Mumbai's infrastructure is groaning under the pressure of its decade-long economic boom, as people travel for business and rising incomes put more private vehicles on the road.
On a hot June morning, Mohammed Idris Murtaza Ali inches his black-and-yellow taxi down a narrow lane in the heart of old Mumbai. The veteran cabby slows to go around a worker pulling a cart piled with pipes, hits the gas – then slows again for a double-parked van.
Mr. Ali says traffic has significantly worsened in the past eight years. "It's never been this painful to be on the roads," he says.
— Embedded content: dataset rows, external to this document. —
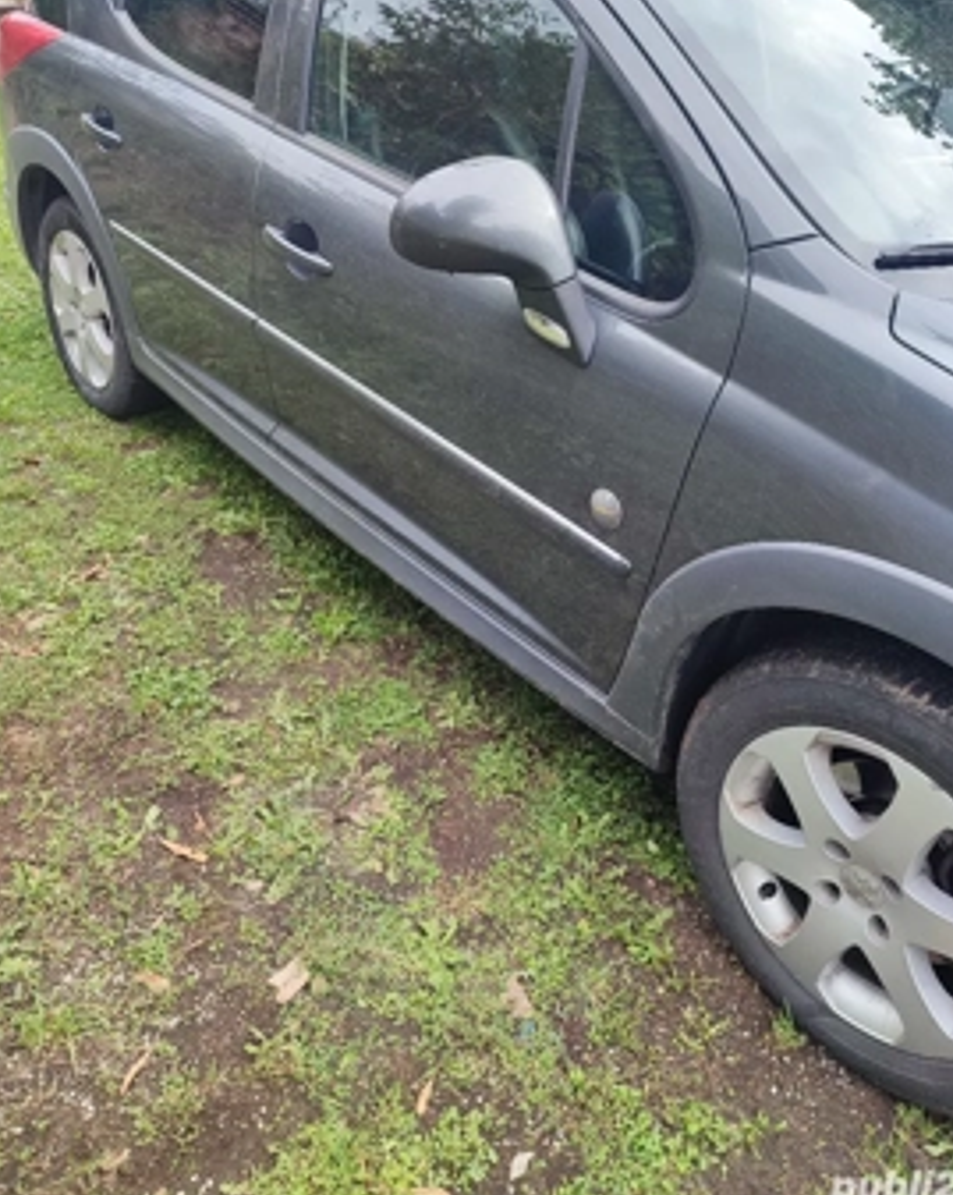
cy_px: 507
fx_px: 1024
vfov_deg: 60.2
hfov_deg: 49.8
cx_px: 521
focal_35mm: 29
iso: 50
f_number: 1.9
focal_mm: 6.04
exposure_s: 1/101
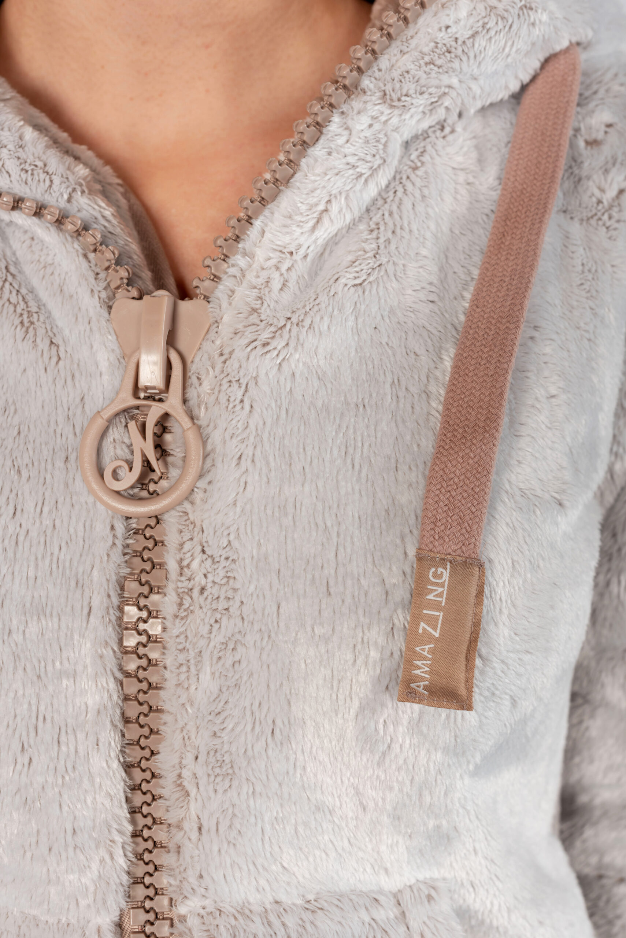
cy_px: 469
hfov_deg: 27.0
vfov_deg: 39.6
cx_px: 313
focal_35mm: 50
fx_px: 1303
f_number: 6.3
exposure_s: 1/100
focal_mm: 50
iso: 125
India's infrastructure is groaning under the pressure of its decade-long economic boom, as people travel for business and rising incomes put more private vehicles on the road. Nowhere is the pressure more palpable than on the congested streets of Mumbai, whose efforts to meet the needs of its 12.4 million population reflect the challenges faced by megacities the world over.
As cities increasingly drive economic growth, urban transit gains priority, says transport specialist Arun Mokashi. "But progress is slow," he says. "Many projects are still [realities only] on paper."
Among Indian cities, Mumbai is geographically unique. The port city has relied on an extensive railway system to bring workers from the suburbs in the north more than 37 miles to the business district in the south. "Access is what made Mumbai productive and prosperous," Mr. Mokashi says.